For the first example, let $A$ be a DVR and let $g \in \mathrm_{SL}_2(A)$ be a matrix with regular unipotent special fiber and regular semisimple generic fiber. Explicitly, we may let

$g = \begin{pmatrix} 1 + \pi & 1 \\ 0 & (1 + \pi)^{-1} \end{pmatrix}$

where $\pi$ is a uniformizer of $A$ . It is easy to check that $Z_{\mathrm{SL}_2}(g_s) \cong \mu_2 \times \mathbf{G}_a$ and $Z_{\mathrm{SL}_2}(g_\eta) \cong \mathbf{G}_m$ , so that altogether $G := Z_{\mathrm{SL}_2}(g)/\mu_2$ has special fiber $\mathbf{G}_a$ and generic fiber $\mathbf{G}_m$ , providing our first example.

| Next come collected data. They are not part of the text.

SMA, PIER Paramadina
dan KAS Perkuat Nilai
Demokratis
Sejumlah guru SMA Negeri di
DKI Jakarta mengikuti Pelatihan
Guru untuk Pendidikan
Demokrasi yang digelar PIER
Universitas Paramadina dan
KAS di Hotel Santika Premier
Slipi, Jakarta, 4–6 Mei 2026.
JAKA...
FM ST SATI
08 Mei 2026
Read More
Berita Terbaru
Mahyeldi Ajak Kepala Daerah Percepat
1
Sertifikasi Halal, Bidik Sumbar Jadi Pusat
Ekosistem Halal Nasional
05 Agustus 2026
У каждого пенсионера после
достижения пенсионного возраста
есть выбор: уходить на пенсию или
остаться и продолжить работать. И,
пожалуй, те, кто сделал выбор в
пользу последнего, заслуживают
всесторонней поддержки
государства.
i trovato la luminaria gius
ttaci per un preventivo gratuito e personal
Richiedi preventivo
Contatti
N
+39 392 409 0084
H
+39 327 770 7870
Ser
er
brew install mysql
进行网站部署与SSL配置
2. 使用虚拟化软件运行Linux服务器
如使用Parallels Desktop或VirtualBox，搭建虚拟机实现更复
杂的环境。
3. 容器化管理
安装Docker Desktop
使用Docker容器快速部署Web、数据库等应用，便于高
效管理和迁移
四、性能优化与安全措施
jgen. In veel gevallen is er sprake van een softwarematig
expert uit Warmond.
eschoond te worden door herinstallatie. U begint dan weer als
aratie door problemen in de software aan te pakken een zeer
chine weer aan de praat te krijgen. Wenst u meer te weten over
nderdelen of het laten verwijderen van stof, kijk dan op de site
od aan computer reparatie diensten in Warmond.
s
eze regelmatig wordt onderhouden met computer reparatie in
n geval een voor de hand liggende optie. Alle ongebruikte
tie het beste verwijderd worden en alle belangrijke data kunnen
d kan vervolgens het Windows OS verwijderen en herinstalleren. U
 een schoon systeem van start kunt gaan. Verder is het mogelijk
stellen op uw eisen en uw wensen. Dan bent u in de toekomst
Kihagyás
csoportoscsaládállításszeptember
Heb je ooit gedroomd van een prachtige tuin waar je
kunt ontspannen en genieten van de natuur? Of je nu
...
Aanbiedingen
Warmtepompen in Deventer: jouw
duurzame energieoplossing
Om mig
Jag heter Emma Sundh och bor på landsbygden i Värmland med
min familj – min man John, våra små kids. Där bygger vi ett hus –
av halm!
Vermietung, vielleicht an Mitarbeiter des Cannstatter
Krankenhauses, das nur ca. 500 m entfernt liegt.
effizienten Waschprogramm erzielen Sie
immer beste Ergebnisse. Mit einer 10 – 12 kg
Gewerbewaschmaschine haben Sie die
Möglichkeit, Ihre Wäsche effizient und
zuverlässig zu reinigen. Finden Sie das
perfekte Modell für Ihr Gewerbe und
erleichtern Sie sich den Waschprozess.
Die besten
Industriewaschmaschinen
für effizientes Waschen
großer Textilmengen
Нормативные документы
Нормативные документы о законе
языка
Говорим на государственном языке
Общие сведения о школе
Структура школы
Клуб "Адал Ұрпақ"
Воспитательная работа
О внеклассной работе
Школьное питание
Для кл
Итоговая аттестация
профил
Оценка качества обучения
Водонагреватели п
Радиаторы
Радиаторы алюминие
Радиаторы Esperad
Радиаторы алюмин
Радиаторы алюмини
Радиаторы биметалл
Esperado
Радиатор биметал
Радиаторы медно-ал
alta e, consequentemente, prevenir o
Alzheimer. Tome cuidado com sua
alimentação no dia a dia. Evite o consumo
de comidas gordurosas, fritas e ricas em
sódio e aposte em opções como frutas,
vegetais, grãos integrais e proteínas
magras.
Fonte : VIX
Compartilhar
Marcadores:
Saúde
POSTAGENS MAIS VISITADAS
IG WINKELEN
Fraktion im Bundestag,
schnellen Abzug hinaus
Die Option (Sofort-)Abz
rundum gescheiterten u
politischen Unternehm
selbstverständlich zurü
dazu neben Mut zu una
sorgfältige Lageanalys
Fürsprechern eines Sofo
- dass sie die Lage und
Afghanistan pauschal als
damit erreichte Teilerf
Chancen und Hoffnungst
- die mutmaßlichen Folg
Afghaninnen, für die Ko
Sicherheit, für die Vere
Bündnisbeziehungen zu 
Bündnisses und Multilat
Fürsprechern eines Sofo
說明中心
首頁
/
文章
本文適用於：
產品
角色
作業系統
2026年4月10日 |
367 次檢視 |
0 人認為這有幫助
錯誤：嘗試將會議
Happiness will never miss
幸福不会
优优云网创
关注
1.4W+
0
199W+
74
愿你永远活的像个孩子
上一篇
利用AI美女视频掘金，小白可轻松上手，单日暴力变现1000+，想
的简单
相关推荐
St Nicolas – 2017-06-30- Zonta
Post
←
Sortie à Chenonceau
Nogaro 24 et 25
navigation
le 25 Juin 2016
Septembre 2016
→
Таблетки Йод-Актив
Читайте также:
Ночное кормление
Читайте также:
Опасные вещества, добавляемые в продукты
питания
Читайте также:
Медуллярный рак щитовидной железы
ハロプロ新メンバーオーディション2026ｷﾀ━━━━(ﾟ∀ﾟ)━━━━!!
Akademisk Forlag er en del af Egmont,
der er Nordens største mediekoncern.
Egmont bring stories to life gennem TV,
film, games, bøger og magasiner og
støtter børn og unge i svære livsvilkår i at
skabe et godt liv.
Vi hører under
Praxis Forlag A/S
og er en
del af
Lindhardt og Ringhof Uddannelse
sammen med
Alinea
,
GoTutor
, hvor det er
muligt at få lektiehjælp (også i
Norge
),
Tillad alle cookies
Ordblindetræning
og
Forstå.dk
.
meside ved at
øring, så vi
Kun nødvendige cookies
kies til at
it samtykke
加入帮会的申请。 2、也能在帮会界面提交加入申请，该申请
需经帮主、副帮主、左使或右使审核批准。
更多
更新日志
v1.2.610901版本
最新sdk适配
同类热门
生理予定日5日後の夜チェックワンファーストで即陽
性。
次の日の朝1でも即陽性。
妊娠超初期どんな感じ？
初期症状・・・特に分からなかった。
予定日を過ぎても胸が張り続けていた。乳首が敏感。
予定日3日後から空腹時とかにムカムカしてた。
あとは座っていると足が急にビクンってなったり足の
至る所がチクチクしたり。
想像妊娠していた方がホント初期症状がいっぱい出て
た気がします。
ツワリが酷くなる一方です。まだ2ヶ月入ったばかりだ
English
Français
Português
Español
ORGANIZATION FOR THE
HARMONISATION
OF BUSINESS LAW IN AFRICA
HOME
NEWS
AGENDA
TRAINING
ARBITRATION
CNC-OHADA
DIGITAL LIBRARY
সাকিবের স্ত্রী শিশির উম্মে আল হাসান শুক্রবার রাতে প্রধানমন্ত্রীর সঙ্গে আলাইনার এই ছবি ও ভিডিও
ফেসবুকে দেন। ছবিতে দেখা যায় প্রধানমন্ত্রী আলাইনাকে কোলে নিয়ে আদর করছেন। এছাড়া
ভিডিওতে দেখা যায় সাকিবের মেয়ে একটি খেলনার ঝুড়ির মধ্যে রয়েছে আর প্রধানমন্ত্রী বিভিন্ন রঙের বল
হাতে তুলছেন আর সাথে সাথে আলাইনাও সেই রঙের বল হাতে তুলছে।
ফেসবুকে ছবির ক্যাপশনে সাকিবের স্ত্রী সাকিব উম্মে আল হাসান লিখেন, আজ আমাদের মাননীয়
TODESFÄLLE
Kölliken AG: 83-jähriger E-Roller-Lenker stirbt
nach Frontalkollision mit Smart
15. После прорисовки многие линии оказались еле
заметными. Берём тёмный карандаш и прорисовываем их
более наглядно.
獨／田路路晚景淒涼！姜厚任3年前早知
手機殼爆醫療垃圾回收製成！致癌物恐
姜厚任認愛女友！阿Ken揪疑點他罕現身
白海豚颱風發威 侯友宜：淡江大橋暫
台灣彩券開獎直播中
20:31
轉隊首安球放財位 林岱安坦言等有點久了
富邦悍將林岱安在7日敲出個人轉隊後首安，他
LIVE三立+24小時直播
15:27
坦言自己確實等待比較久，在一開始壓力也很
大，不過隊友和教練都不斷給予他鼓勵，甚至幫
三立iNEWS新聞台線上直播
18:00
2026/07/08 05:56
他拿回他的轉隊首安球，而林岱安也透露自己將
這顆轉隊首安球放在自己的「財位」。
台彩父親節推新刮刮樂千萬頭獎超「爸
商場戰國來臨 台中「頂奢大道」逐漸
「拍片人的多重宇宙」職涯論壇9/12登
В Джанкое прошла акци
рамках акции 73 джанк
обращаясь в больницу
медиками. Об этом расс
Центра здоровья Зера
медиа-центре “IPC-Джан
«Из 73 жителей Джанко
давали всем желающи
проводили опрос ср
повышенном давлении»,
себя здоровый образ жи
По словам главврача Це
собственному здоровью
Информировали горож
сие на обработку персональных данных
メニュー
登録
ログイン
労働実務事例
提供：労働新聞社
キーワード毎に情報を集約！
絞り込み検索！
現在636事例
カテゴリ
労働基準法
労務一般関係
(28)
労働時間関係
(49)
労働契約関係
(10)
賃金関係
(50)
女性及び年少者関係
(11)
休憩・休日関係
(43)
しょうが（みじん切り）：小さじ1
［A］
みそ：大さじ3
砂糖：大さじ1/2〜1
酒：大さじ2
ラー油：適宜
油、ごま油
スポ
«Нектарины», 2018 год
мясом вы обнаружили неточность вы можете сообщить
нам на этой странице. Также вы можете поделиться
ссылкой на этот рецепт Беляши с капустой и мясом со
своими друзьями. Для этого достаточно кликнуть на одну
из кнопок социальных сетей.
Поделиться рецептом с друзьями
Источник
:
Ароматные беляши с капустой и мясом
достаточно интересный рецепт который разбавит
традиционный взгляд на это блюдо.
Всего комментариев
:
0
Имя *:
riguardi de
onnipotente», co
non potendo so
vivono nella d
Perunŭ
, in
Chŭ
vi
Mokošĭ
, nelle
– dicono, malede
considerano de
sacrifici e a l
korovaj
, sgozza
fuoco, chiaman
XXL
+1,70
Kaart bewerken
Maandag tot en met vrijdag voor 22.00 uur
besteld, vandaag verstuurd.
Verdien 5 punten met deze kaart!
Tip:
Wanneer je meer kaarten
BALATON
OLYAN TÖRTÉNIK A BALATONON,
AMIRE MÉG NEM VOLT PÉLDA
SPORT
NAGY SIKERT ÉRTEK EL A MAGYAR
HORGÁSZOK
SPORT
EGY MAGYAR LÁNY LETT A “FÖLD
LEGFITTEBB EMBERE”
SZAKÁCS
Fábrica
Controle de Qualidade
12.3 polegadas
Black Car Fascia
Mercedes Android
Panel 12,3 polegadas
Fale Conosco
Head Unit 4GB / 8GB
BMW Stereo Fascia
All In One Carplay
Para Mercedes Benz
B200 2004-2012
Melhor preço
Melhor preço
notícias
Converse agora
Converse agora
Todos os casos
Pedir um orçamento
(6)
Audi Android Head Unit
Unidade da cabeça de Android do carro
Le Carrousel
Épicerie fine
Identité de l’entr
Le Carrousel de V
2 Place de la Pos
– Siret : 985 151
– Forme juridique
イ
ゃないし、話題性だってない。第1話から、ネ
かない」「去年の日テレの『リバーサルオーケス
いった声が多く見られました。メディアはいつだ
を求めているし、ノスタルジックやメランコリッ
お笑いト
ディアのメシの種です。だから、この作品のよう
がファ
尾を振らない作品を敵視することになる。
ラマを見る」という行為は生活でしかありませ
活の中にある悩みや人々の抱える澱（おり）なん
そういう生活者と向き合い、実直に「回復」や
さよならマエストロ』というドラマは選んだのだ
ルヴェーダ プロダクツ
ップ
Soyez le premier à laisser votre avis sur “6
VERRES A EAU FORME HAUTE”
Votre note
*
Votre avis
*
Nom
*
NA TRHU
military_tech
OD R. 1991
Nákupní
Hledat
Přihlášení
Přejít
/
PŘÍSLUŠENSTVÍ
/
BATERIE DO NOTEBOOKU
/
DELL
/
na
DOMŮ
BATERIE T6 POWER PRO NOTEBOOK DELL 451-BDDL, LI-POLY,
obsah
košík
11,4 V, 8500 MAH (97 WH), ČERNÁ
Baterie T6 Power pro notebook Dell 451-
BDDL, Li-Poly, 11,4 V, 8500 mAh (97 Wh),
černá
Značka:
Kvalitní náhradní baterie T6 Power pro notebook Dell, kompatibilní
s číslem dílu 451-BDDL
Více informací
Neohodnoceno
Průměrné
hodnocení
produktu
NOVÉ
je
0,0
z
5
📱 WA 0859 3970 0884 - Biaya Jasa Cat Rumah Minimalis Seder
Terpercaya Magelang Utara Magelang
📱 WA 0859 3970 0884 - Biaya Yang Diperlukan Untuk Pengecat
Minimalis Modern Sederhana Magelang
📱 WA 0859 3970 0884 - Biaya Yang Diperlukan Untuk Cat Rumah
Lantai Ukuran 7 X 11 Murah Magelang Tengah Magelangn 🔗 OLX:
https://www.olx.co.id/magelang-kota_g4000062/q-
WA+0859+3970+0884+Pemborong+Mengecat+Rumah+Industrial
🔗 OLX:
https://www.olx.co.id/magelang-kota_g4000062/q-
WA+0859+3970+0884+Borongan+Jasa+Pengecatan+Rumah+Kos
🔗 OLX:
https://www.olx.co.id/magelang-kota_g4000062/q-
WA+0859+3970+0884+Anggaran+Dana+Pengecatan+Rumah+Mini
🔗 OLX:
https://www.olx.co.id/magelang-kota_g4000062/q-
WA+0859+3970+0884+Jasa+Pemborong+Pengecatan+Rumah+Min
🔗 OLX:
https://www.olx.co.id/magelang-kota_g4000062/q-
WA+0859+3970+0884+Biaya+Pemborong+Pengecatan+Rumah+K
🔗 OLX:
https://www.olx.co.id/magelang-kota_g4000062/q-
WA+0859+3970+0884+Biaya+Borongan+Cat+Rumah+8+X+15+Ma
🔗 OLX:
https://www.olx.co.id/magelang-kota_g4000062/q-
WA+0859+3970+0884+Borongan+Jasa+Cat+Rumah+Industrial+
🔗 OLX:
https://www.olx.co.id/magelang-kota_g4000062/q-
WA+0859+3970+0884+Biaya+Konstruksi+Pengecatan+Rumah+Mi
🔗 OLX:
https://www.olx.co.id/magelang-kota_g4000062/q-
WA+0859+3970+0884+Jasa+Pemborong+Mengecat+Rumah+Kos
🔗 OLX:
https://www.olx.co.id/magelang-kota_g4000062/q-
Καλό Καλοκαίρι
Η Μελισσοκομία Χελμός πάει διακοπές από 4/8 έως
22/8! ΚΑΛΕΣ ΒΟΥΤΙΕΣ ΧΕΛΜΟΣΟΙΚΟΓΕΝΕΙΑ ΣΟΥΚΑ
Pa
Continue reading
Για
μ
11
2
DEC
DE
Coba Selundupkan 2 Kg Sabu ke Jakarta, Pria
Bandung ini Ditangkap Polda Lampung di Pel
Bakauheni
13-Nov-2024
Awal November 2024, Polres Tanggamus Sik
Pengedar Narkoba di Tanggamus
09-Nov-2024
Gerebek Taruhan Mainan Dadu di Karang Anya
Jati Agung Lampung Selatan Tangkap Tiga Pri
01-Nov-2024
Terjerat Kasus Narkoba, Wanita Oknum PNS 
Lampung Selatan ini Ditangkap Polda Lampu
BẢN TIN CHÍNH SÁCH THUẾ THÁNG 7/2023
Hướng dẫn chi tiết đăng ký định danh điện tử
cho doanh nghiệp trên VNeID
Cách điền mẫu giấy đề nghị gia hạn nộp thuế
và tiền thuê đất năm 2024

Remark. There are other natural ways of constructing such a group scheme: for example, one can use the torsion component of the Picard scheme of a nodal cubic degenerating to a cuspidal cubic over a DVR.

For the second example, we will construct a regular section $g$ of $\mathrm{SL}_3$ over a regular dimension $2$ $k$ -scheme $S$ such that only finitely many fibers of $g$ are unipotent modulo the center. (By the first Lemma, the regular unipotent locus in $\mathrm{SL}_3$ is locally closed and irreducible of codimension $2$ , so it is perhaps evident that such examples will exist by Bertini’s theorem.) If $k$ is not of characteristic $3$ , then $G = Z_{\mathrm{SL}_3}(g)$ is smooth over $S$ by Remark (a), and in particular normal. Moreover, over a field of characteristic not $3$ , if $h$ is a regular element then $Z_{\mathrm{SL}_3}(h)$ is disconnected if and only if $h$ is unipotent modulo the center, so all but finitely many fibers of $G$ are connected. So $G - G^0$ is closed of codimension $2$ in $G$ , and thus Hartogs’ lemma implies regular functions on $G^0$ are the same as regular functions on $G$ . Thus $\Gamma(G, \mathcal{O}_G) = \Gamma(G^0, \mathcal{O}_G)$ , so $G^0$ cannot be affine since $G^0 \neq G$

Now we construct our example. Suppose that $k$ does not have characteristic $3$ and consider $A = k[x, y, (1 + x)^{-1}, (1 + y)^{-1}]$ . Let $g \in \mathrm{SL}_3(A)$ be given by

$g = \begin{pmatrix} 1 + x & 1 & 0 \\ 0 & 1 + y & 1 \\ 0 & 0 & (1 + x)^{-1}(1 + y)^{-1} \end{pmatrix}.$

Then $g$ is unipotent modulo the center if and only if $x = y \in \mu_3 - 1$ (in which case it is regular). In this case, the centralizer of $g$ is isomorphic to $\mu_3 \times \mathbf{G}_a^2$ . Moreover, $g$ is semisimple if and only if its eigenvalues are all distinct, i.e., $1 + x \neq 1 + y$ and $1 + x \neq (1 + x)^{-1}(1 + y)^{-1}$ and $1 + y \neq (1 + x)^{-1}(1 + y)^{-1}$ . We consider the centralizer in case $1 + x = 1 + y$ and $x \not\in \mu_3 - 1$ , i.e., $\mathfrak{p} \subset A$ is a prime ideal containing $x - y$ and not $x$ . (The other non-unipotent non-semisimple cases are entirely similar.) In this case, $g_{k(\mathfrak{p})}$ is conjugate to an element of the form

$h = \begin{pmatrix} \alpha & 1 & 0 \\ 0 & \alpha & 0 \\ 0 & 0 & \alpha^{-2} \end{pmatrix},$

where $\alpha \neq 1$ . The centralizer of $h$ is isomorphic to $\mathbf{G}_m \times \mathbf{G}_a$ , as one may readily check. In particular, $Z_{\mathrm{SL}_3}(g_{k(\mathfrak{p})})$ is connected. The centralizer of a regular semisimple element is a torus, so in fact every fiber of $Z_{\mathrm{SL}_3}(g)$ is connected except the fiber over $(0, 0)$ . (In general, using a Jordan decomposition argument as above, one can show that if the characteristic of $k$ does not divide $n$ then $Z_{\mathrm{SL}_n}(g)$ is connected if and only if $g$ is not unipotent modulo the center.) To summarize:

Over every geometric point of $\{(x, x): 1 + x \in \mu_3(k)\}$ , $Z_{\mathrm{SL}_3}(g)$ is isomorphic to $\mu_3 \times \mathbf{G}_a^2$ ;
If $f = 1 + x$ and $g = 1 + y$ then over $V(f - g, f - f^{-1}g^{-1}, g - f^{-1}g^{-1}) - \{(x, x): 1 + x \in \mu_3(k)\}$ , every geometric fiber of $Z_{\mathrm{SL}_3}(g)$ is isomorphic to $\mathbf{G}_m \times \mathbf{G}_a$ ;
Over every other geometric point of $\mathrm{Spec} A$ , $Z_{\mathrm{SL}_3}(g)$ is isomorphic to $\mathbf{G}_m^2$ .

Thus the argument of the previous paragraph shows that $G^0$ is not affine.